Genetic disorders are a wide range of conditions caused by errors in an individual's DNA. These disorders can range from mild to severe and can be inherited or acquired. They can affect any part of the body and may appear at any age. Genetic disorders can be caused by various factors such as mutations, deletions, or duplications of genes, chromosomal abnormalities, or changes in the number of chromosomes. There are thousands of recognized genetic disorders, and new systems are being discovered all the time. Some of the most common genetic disorders include Down syndrome, cystic fibrosis, sickle cell anemia, Huntington’s disease, and muscular dystrophy.

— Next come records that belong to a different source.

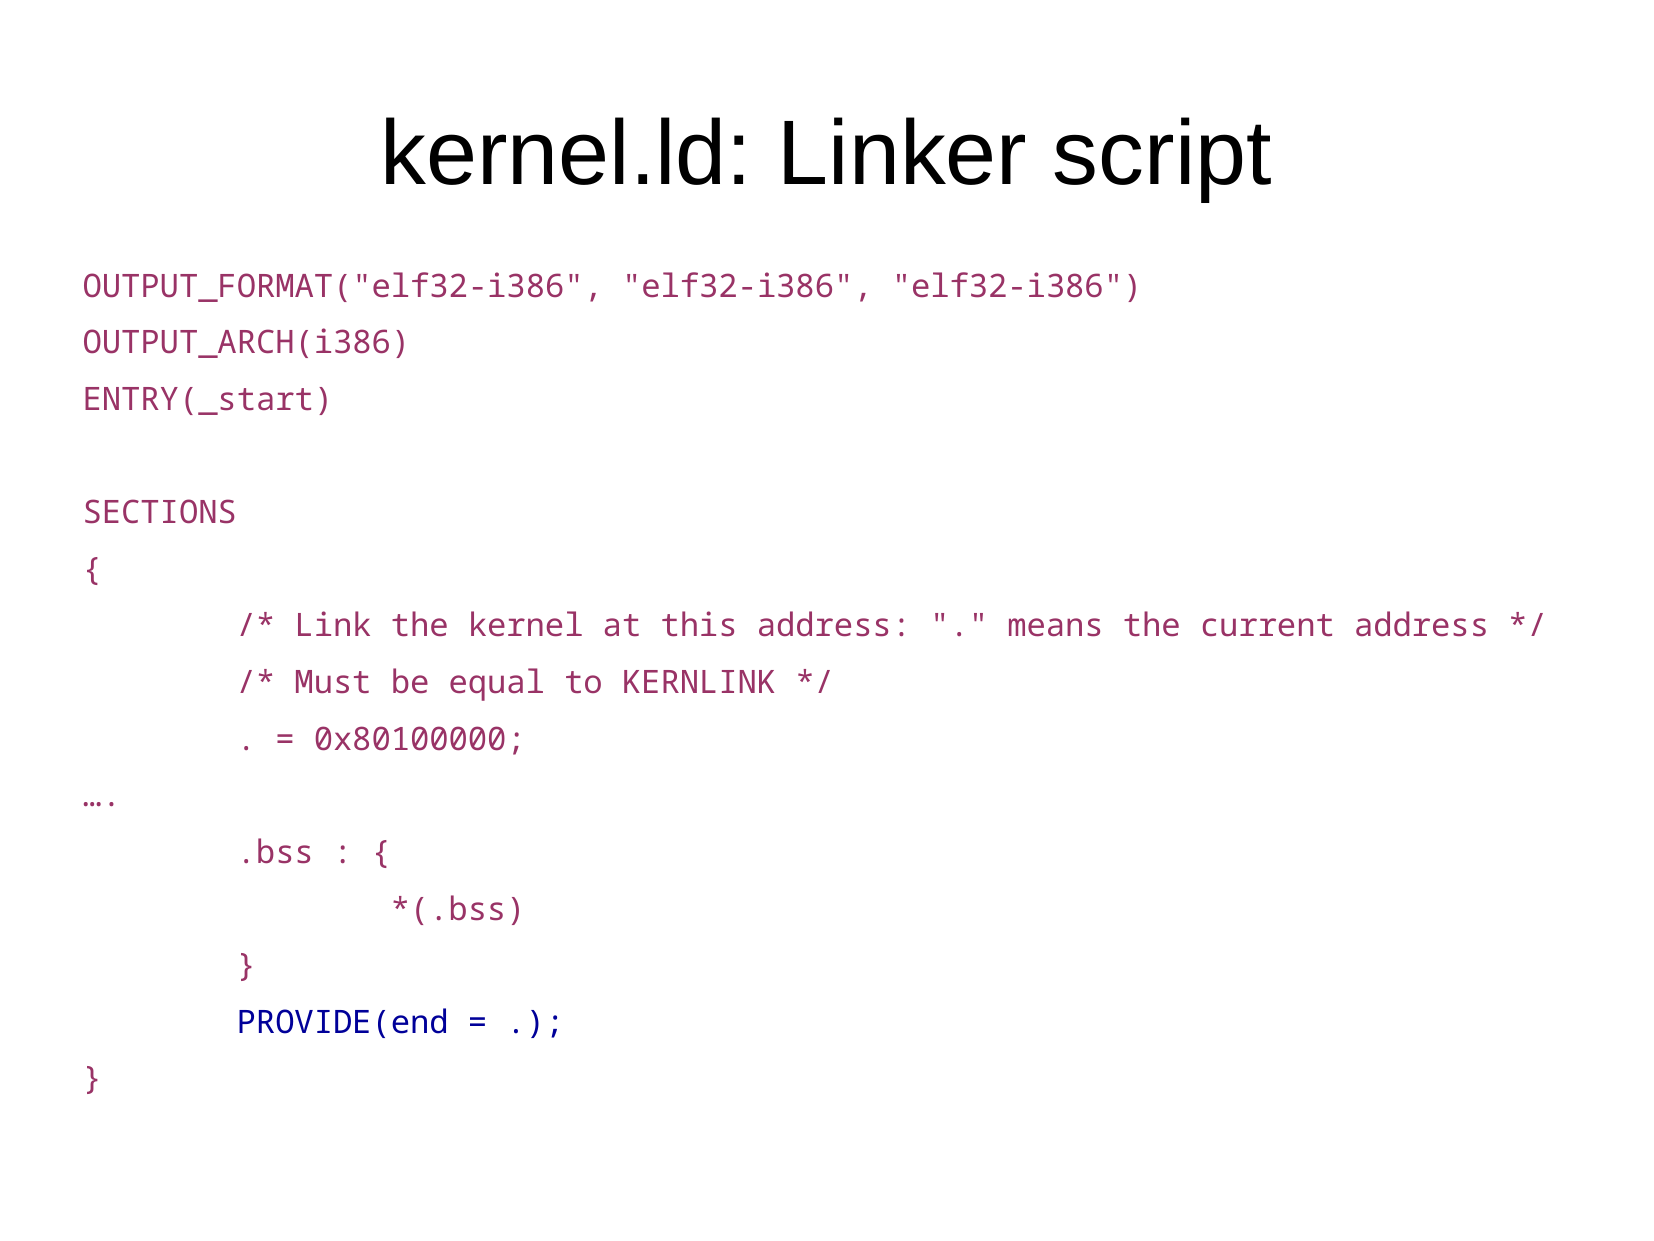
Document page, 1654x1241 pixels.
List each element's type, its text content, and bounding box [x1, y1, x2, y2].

list OUTPUT_FORMAT("elf32-i386", "elf32-i386", "elf32-i386") OUTPUT_ARCH(i386) ENTRY(_start) SECTIONS { /* Link the kernel at this address: "." means the current address */ /* Must be equal to KERNLINK */ . = 0x80100000; …. .bss : { *(.bss) } PROVIDE(end = .); } [82, 262, 1571, 1163]
title kernel.ld: Linker script [82, 49, 1571, 257]
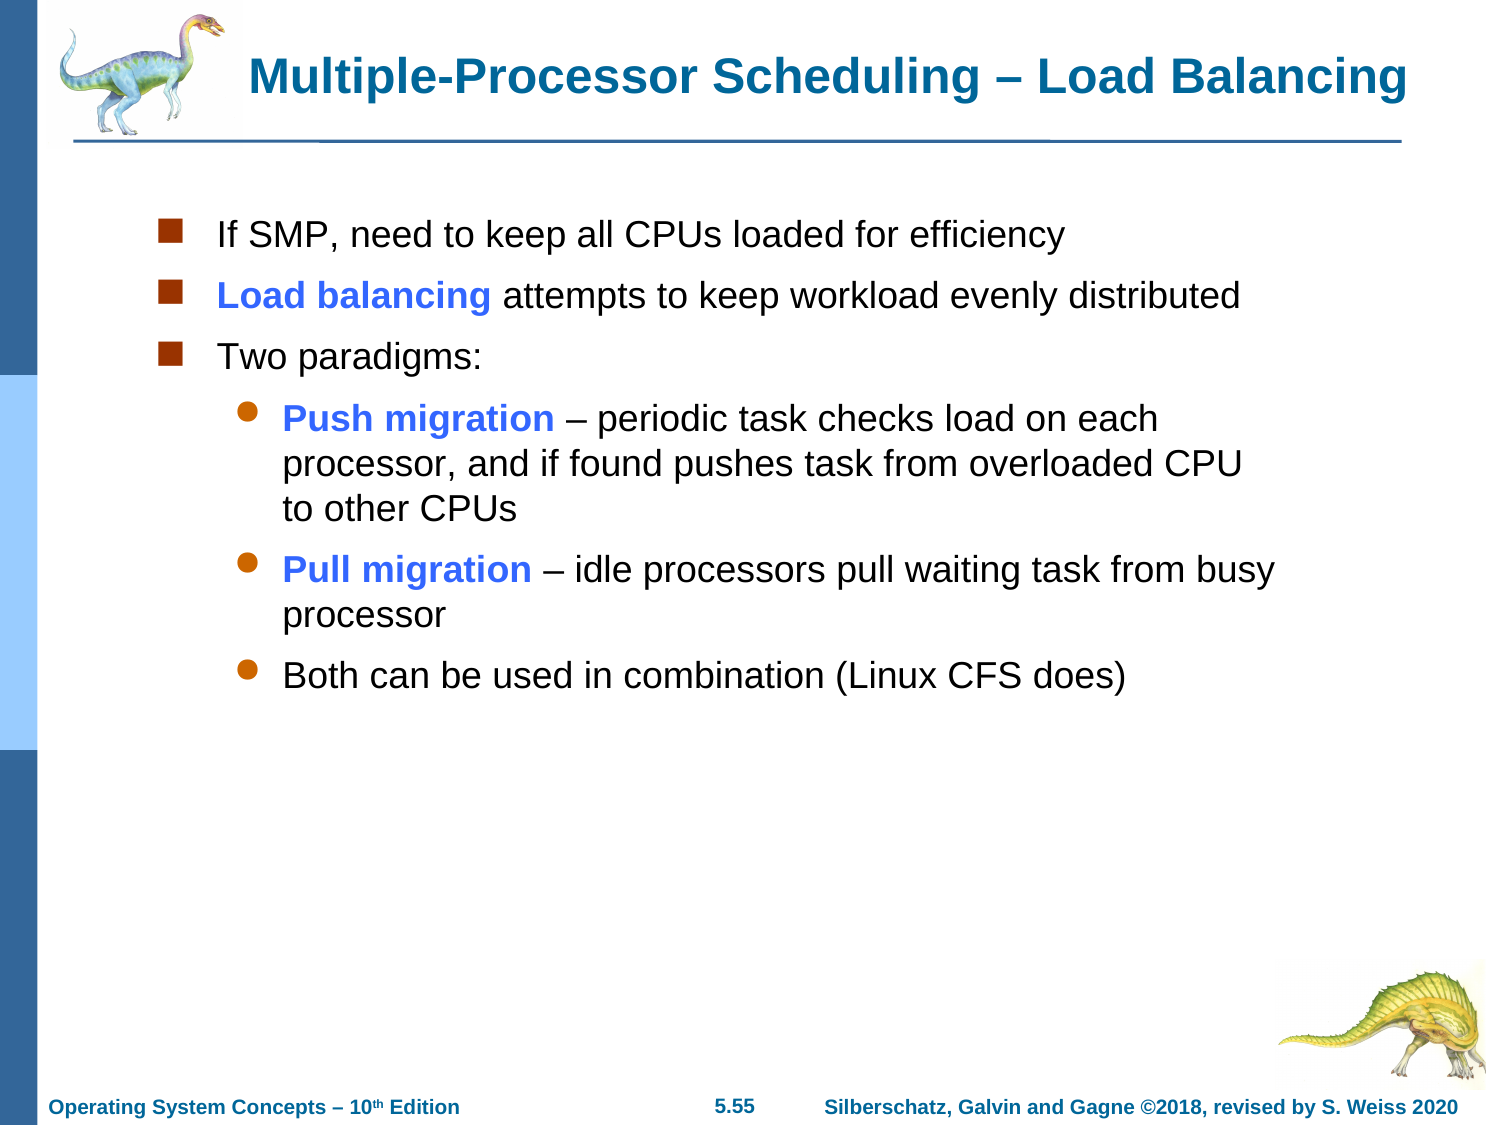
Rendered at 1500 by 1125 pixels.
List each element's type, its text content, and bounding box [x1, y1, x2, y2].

Many of these disorders are inherited from one or both parents and can be passed down from generation to generation. Inherited genetic disorders are caused by mutations in specific genes or changes in the number or structure of chromosomes. There are three types of inherited genetic disorders: Single-gene disorders, chromosomal disorders, and multifactorial disorders.
Single-gene disorders are caused by a mutation in a single gene and are usually inherited in a dominant or recessive manner. Dominant disorders occur when a person inherits a mutated gene from one parent and a normal gene from the other parent. In contrast, recessive disorders occur when a person inherits two copies of a mutated gene, one from each parent. Chromosomal disorders are caused by abnormalities in the number or structure of chromosomes. Down syndrome is an example of a chromosomal disorder and it is caused by an extra duplicate of chromosome. Other chromosomal disorders can result from missing or duplicated chromosomes or from changes in chromosome structure. Multifactorial disorders are caused by a combination of genetic and environmental factors. These disorders are often complex and can be influenced by multiple genes and environmental factors such as diet, lifestyle, and exposure to toxins.
Genetic disorders can affect any part of the body, and the symptoms and severity of these disorders can vary widely. Some genetic disorders may cause physical abnormalities such as facial abnormalities or skeletal deformities, while others may affect the function of internal organs such as the heart, lungs, or liver. Some genetic disorders may also affect cognitive function, resulting in intellectual disability or developmental delays. Diagnosing genetic disorders typically involves a combination of medical history, physical examination, and genetic testing. Genetic testing can identify specific mutations or chromosomal abnormalities that may be responsible for a person's symptoms or condition. Genetic testing can also be used for prenatal diagnosis to determine if a fetus has inherited a genetic disorder.
Treatment for genetic disorders varies depending on the specific disorder and the severity of the symptoms. Some genetic disorders have no cure, and treatment is focused on managing symptoms and improving quality of life. Other genetic disorders may be treated with medications, surgery, or gene therapy. Gene therapy is an emerging field that holds a lot of potential for the treatment of genetic disorders. This process requires implementing a healthy version of a mutated gene into the body in order to repair the underlying genetic defect. Gene therapy has shown stimulating results in the treatment of some genetic disorders such as spinal muscular atrophy and severe combined immunodeficiency.